PS: This blog content based on Tang Yudi's machine learning Classic algorithm Learning video replication summary and Http://www.abcplus.com.cn/course/83/tasks
Logistic regression
Problem Description: We will establish a logistic regression model to predict whether a student is enrolled in a university. If you are an administrator of a university department, you want to determine the admissions opportunities for each applicant based on the results of the two exams. You have historical data for previous applicants and you can use it as a training set for logistic regression. For each training example, you have two exams for the applicant's score and admission decision. To do this, we will establish a classification model that estimates the probability of admission based on exam results.

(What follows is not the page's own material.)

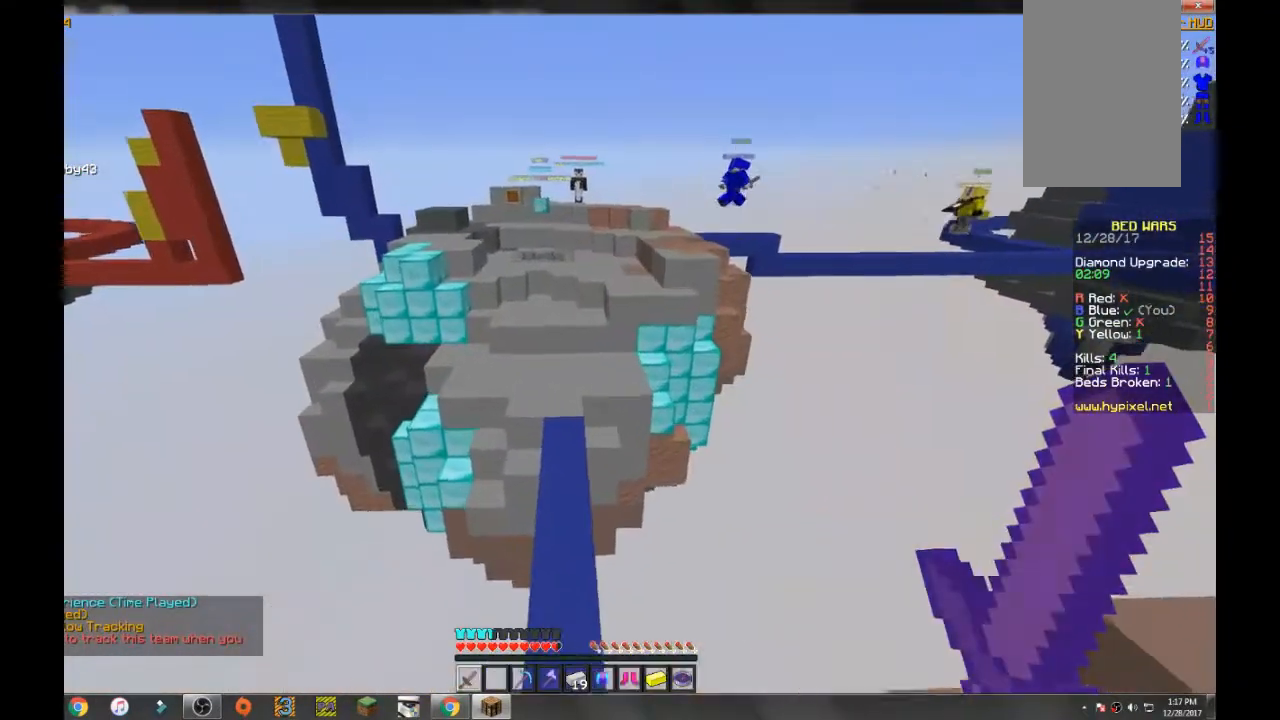
{"keys": ["space", "w"], "mouse": [], "events": [[501, "space", "down"]]}
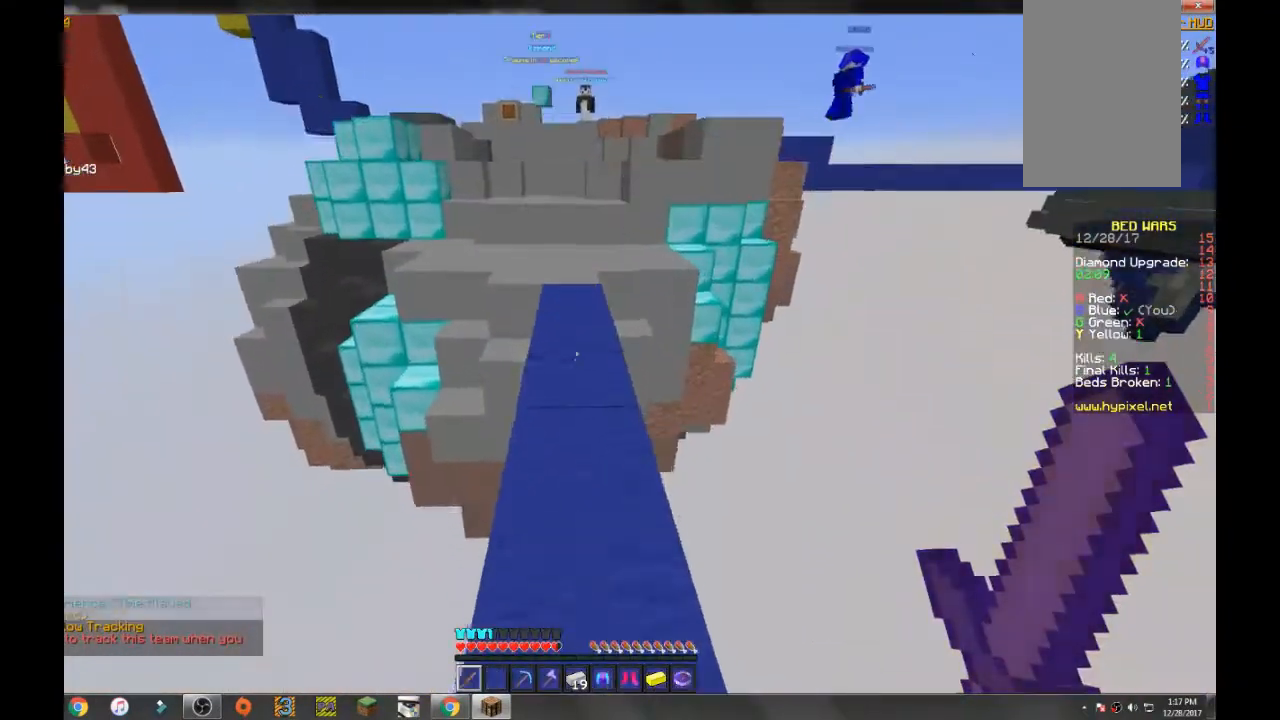
{"keys": ["space", "w"], "mouse": [], "events": []}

Data download: Https://pan.baidu.com/s/1pNbtrjP
The data probably looks like this.
1. View Data Basic Properties
2, drawing observation plot structure analysis
From https://www.jianshu.com/p/b4b5dd20e48a
3, the establishment of the classifier (three parameters to solve θ0,θ1,θ2)
Set thresholds to determine admissions results based on thresholds (set as 50%,≥50% here to determine admissions)
to complete the module :
- sigmoid
: function mapped to probability
model
: Returns the predicted result value
cost
: Calculates the loss according to the parameters
gradient
: Calculates the gradient direction for each parameter
descent
: Make parameter Updates
accuracy
: Calculation accuracy
4. Loss function
5. Calculate gradient
6. Gradient descent (comparison of three gradient descent methods)
The following code is just a visualization of the process
7, different stop policy ① set the number of iterations
② stop based on loss value
The number of iterations above is too low, the modification threshold is 1E-6, and the number of iterations takes approximately 110,000 times. Will find that the value is reduced again
This strategy, although more accurate, but the number of iterations, a large amount of computation
③, stop according to gradient change
Set the threshold value of 0.05, which requires approximately 40 000 iterations
8. Comparing different gradient descent methods ①stochastic descent random gradient descent
Quite unstable, try to turn the study rate down a little bit.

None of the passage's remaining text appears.